Tasks>
**a)** List the usernames of everyone who posted in the Australorp forum thread, naming each person once.
**b)** Please return the passage of the Australorp forum thread from "I love our black" to "(Aug 14, 2012)".
**c)** Continue the Australorp forum thread from its last post.

Source>
++++++

# Australorps



## neffc (Jan 21, 2013)

Hey I was curious if anyone has had australorp's in the past? I currently have silver laced Wyandotte's, they are cool, but my favorites are the Easter eggers and the black sex links. I just recently got a couple australorp hens and a rooster. Just wanted to see what everyone things of them?


----------



## aceofspades (Dec 26, 2012)

neffc said:


> Hey I was curious if anyone has had australorp's in the past? I currently have silver laced Wyandotte's, they are cool, but my favorites are the Easter eggers and the black sex links. I just recently got a couple australorp hens and a rooster. Just wanted to see what everyone things of them?


I raised and showed them in high school I liked the a lot they get extremely large. My rooster was known as chickenzilla at the shoes I did every well with him. 
Feed black oil sunflower seeds it will help them have shiny feathers and they love them as a treat


----------



## keren (Oct 26, 2008)

yep, they are great birds, lots of eggs and big enough to eat too. nice nature as well


----------



## JaLyn (Oct 10, 2012)

I loved them, i have to say they were friendly but not as affectionate as my buff orpingtons..but beautiful birds. THe key to healthy good looking chickens is feeding good quality feed.


----------



## neffc (Jan 21, 2013)

I really like ours, but I have black sex links that are just so good tempered, you can easily pick them up and carry them around, I really like my australorps but I'm thinking the maybe too many roosters in the hen house, lol.


----------



## Macyllehub (Jan 6, 2013)

I love our black australorps. Great eggers through the cold winter when some of our other breeds weren't laying at all!


----------



## ASTONs Dairy (Aug 14, 2012)

Hey all, I am plain dumb (know absolutely nothing about chickens) any one have any pictures of Australorps. Is it true that you need a rooster for each breed of bird?

++++++

Records supplied>

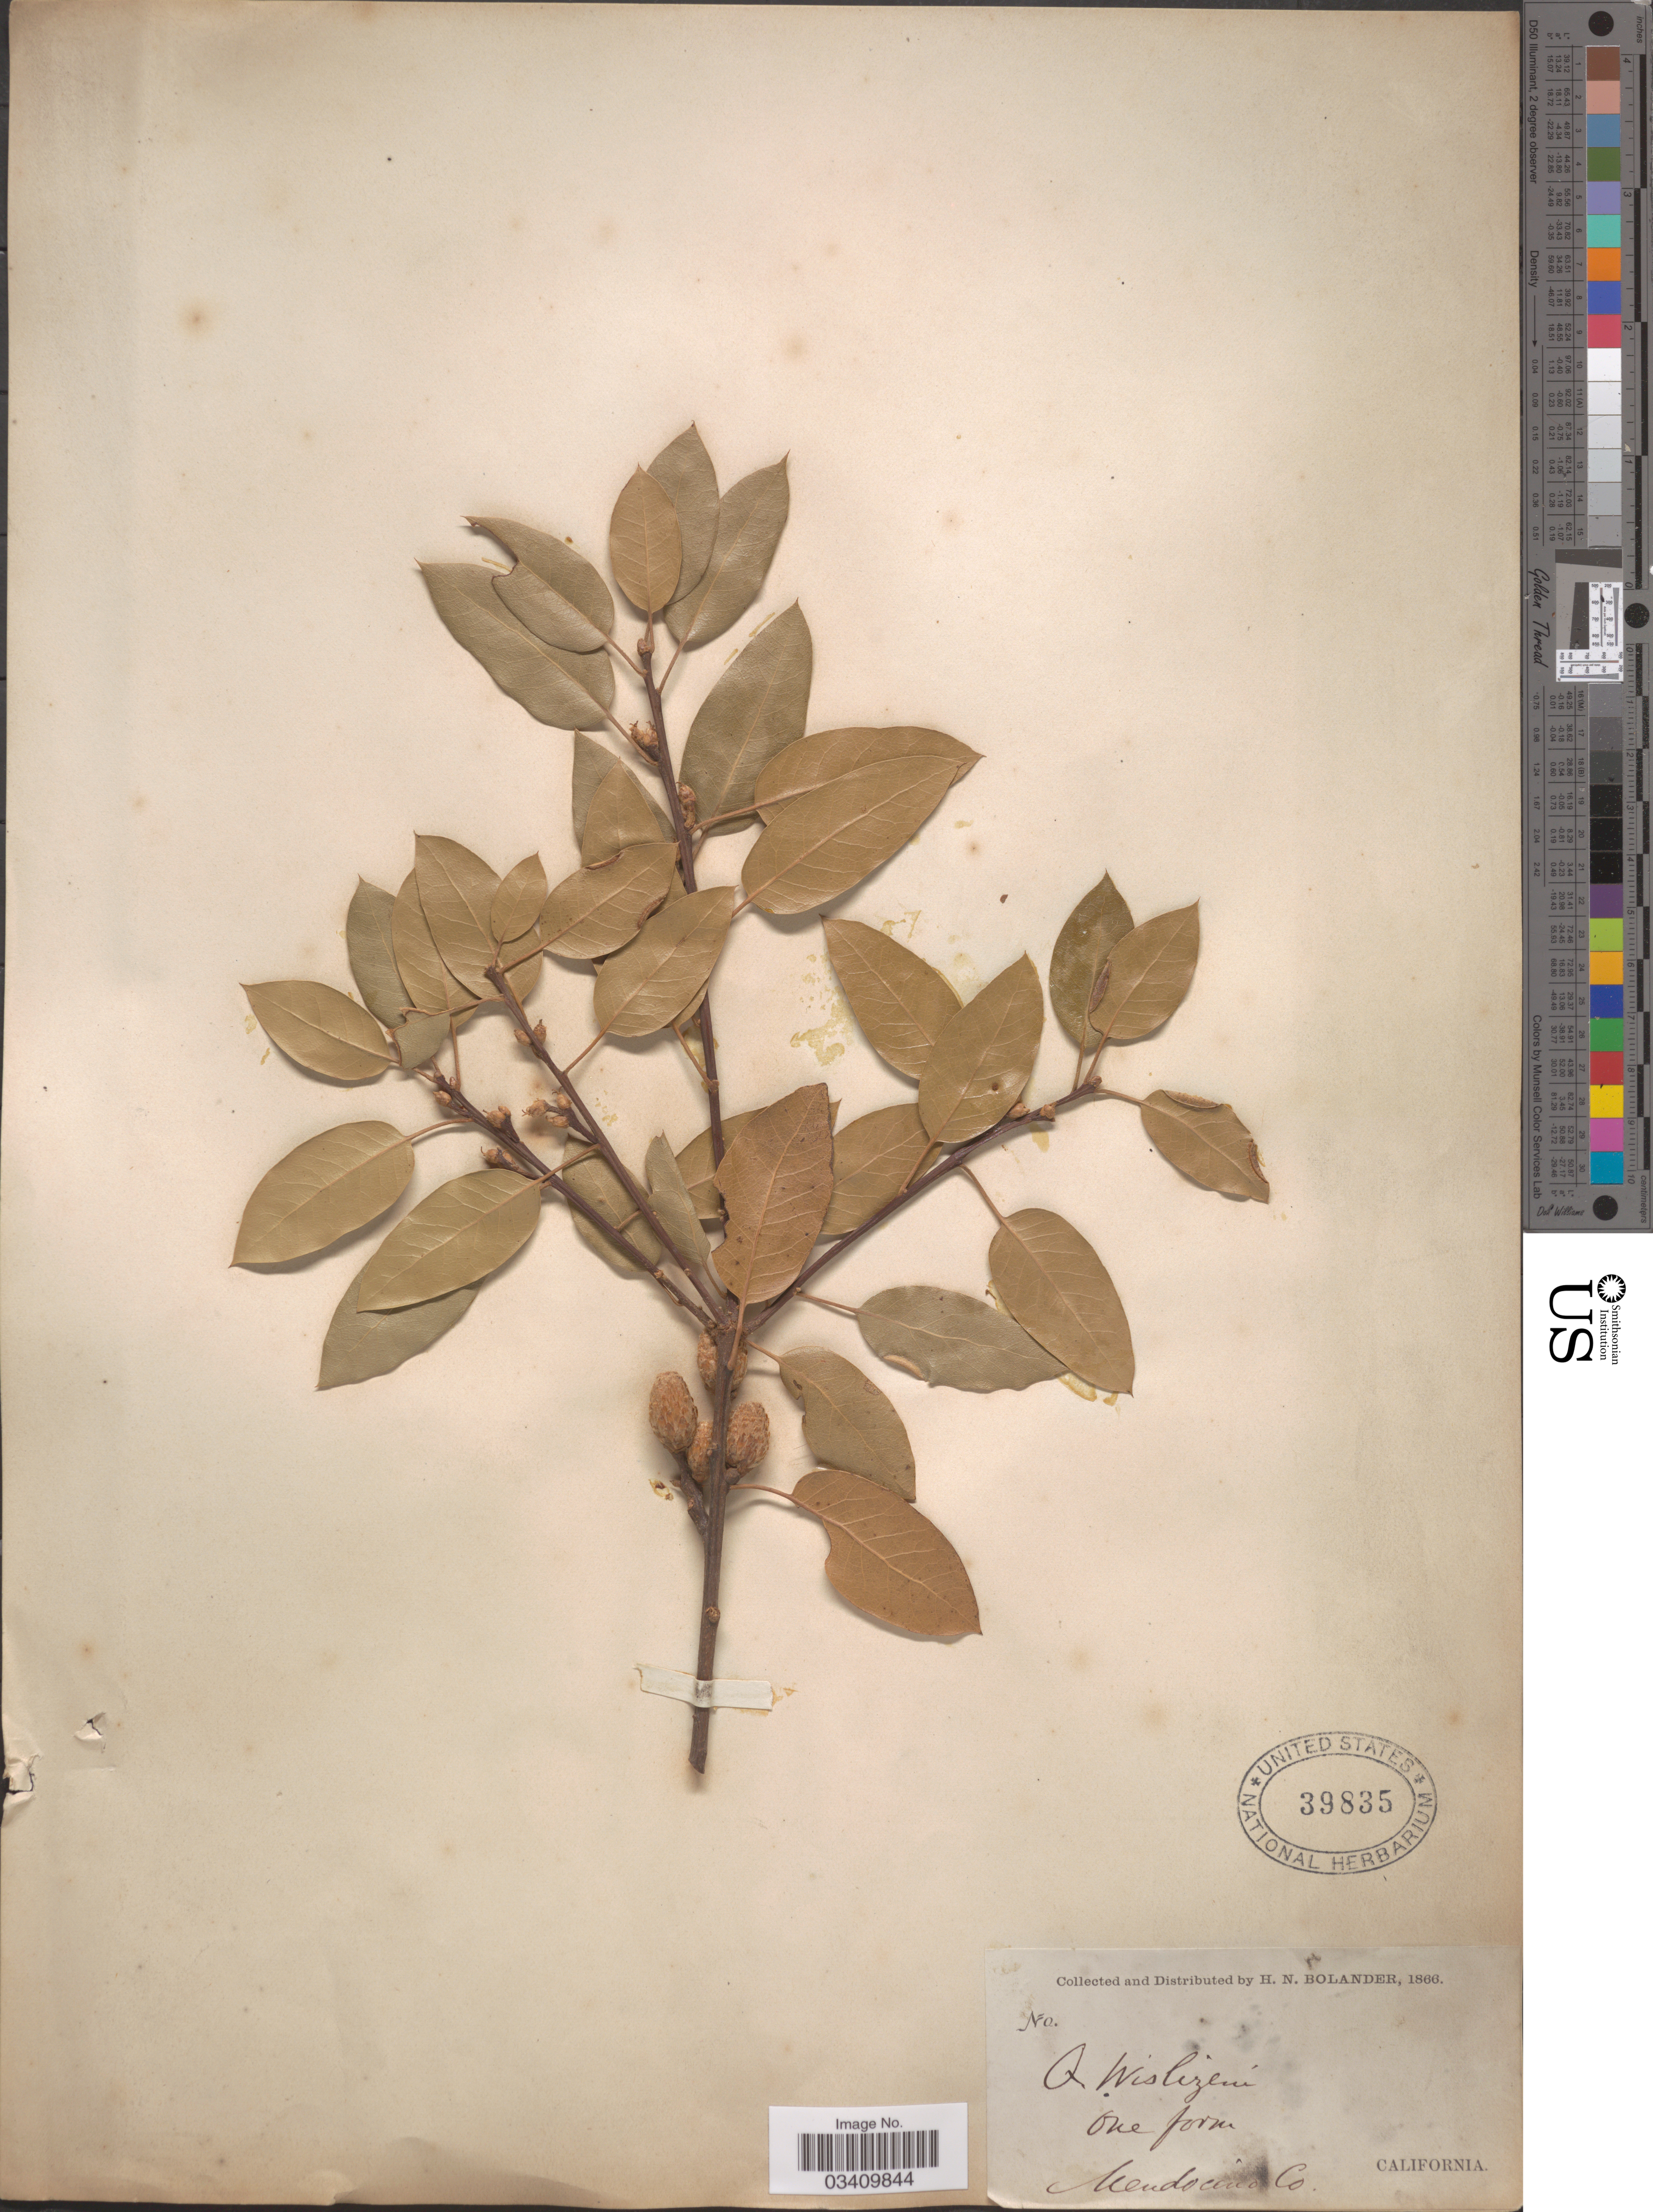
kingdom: Plantae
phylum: Tracheophyta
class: Magnoliopsida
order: Fagales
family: Fagaceae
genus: Quercus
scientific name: Quercus wislizeni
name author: A. DC.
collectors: H. Bolander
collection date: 1866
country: United States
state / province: California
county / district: Mendocino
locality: Mendocino Co.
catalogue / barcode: US 39835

++++++

Response list>
**a)** neffc, aceofspades, keren, JaLyn, Macyllehub, ASTONs Dairy

**b)**
I love our black australorps. Great eggers through the cold winter when some of our other breeds weren't laying at all!


----------



## ASTONs Dairy (Aug 14, 2012)

**c)**
----------



## FreckledFarmer (Oct 27, 2012)

We have one. She is absolutely beautiful. In the sun her black feathers shine iridescent blue and green. She has a calm personality. We like her.


----------



## milkmaid (Sep 15, 2010)

> Hey all, I am plain dumb (know absolutely nothing about chickens) any one have any pictures of Australorps. Is it true that you need a rooster for each breed of bird?


There are a couple pictures of black ones in the Wikipedia article.
http://en.wikipedia.org/wiki/Australorp
Any rooster will breed with any hen, so no, you don't need a rooster if each breed in order to get chicks. Is that what you were asking? And hens will lay eggs even if there is no rooster around, but of course they won't be fertile. Not sure if that answers your question? :scratch:


----------



## aceofspades (Dec 26, 2012)

milkmaid said:


> There are a couple pictures of black ones in the Wikipedia article.
> http://en.wikipedia.org/wiki/Australorp
> Any rooster will breed with any hen, so no, you don't need a rooster if each breed in order to get chicks. Is that what you were asking? And hens will lay eggs even if there is no rooster around, but of course they won't be fertile. Not sure if that answers your question? :scratch:


you only need a rooster if you plan to hatch. You do not need a rooster to get eggs. 
The rooster does not have to be of the same breed as the hen but it is better in my opinion to keep a breed pure and not cross them.

This breed only comes in black if it has any other color it is not an australorp.


----------



## mjgh06 (Sep 4, 2012)

We raised Australorps, Buff Orphingtons, Americanas, and RIR. My favorite were the Austra and Buffs. Although I did like my colored eggs from the Americanas. You only need a rooster to get baby chicks. Hens will lay eggs without the rooster. If you plan on selling fertile eggs or chicks, it's best to have same rooster for breed of hen.


----------



## keren (Oct 26, 2008)

while black is the traditional australorp colour, they do also come in white


----------



## ThisLittlePygmyFarm (Feb 13, 2013)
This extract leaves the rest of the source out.